The restrictions on the application of this methodology are explained by the Seventh Circuit in
Cinergy:
[T]he Wabash plaint is therefore operated as a cycling rather than a baseload plant and so does not operate at full capacity. There can be no presumption that an increase in its annual capacity would result in a proportionately equal increase in its output. Suppose a modification increased the plant’s annual electrical generating capacity by 10 percent, but because of limited predicted use of standby capacity the output of the modified plant was unlikely to increase at all (just not to fall), and therefore its emission of pollutants was unlikely to increase.
Id.
at 460.
D. The Units as Issue Were Not Baseload
1.
Barry Unit 2
Prior to the replacement of the reheater at Barry Unit 2 in 1997, the unit averaged 36 days per year in reserve shutdown. (Doc. 319 Ex. 5 at 58). A unit is in reserve shutdown when the unit could have operated but was shutdown because it was not needed.
Id.
at 28. In the 24-month time period preceding the replacement, Barry Unit 2 had an actual output factor of 78.7.
Id.
at 60. Thus, during the period prior to the replacement, Barry Unit 2 was not operating 9.9 percent of the time because it was not needed and was operating at
78.7 percent of its total capacity during the times that it was in operation. The Court finds that Barry Unit 2 was not a baseload unit as it did not operate “virtually continuously” at “full capacity.”
See Cinergy,
623 F.3d at 459-60. As Barry Unit 2 was not operated as a baseload unit, Koppe’s and Sahu’s opinion with respect to the replacement of the reheater at Barry Unit 2 will be excluded.
See id.
at 460.
2.
Greene County Unit 2
Koppe states, without giving a specific figure, that Greene County Unit 2 spent “little time” in reserve shutdown during the pre-project period.
(Doc. 319 Ex. 5
at 131 n. 328). In the 24-month time period preceding the replacement of the primary reheater, Greene County Unit 2 had an actual output factor of 78.7. (Doc. 329 Ex. 5 at 125). Thus, during the period prior to the replacement, Greene County Unit 2 was operating at 78.7 percent of its total capacity during the times that it was operating. Even if Greene County Unit 2 operated “virtually continuously,” it did not operate at “full capacity.” Thus, Greene County Unit 2 was not operated as a baseload unit and Koppe’s and Sahu’s opinion with respect to the replacement of the primary reheater at Greene County Unit 2 will be excluded.
See Cinergy,
623 F.3d at 459-60.
3.
Gorgas Unit 10
Koppe states, without giving a specific figure, that Gorgas Unit 10 spent “little time” in reserve shutdown during the preproject period.

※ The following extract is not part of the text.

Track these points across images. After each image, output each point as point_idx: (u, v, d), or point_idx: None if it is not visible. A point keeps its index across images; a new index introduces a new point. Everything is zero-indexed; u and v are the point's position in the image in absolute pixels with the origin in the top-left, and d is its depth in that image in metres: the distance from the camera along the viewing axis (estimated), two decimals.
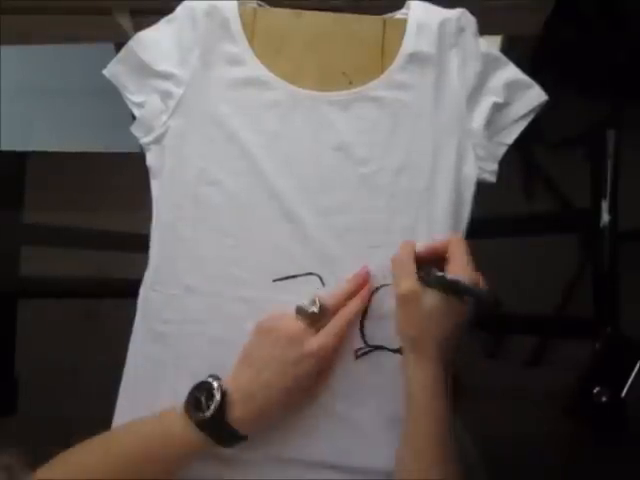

(Doc. 319 Ex. 5 at 131 n. 328). In the 24-month time period preceding the balanced draft conversion, Gorgas Unit 10 had an actual output factor of 82.1. (Doc. 329 Ex. 5 at 102). Thus, during the period prior to the replacement, Gorgas Unit 10 was operating at 82.1 percent of its total capacity during the times that it was operating. Even if Gorgas Unit 10 operated “virtually continuously,” it did not operate at “full capacity.”
Thus, Gorgas Unit 10 was not operated as a baseload unit and Koppe’s and Sahu’s opinion with respect to the balanced draft conversion at Gorgas Unit 10 must be excluded.
See Cinergy,
623 F.3d at 459-60.
IV. CONCLUSION
Accordingly, for the reasons stated above, Alabama Power’s Motion in Limine relating to Koppe and Sahu is due to be granted. Specifically, and consistently with the Seventh Circuit’s opinion in
Cinergy,
the Court finds that the methodology employed by Koppe and Sahu is not valid when applied to units that are not operated as baseload units and that none of the units remaining at issue in this case were operated as baseload units during the relevant time periods. A separate order will be entered.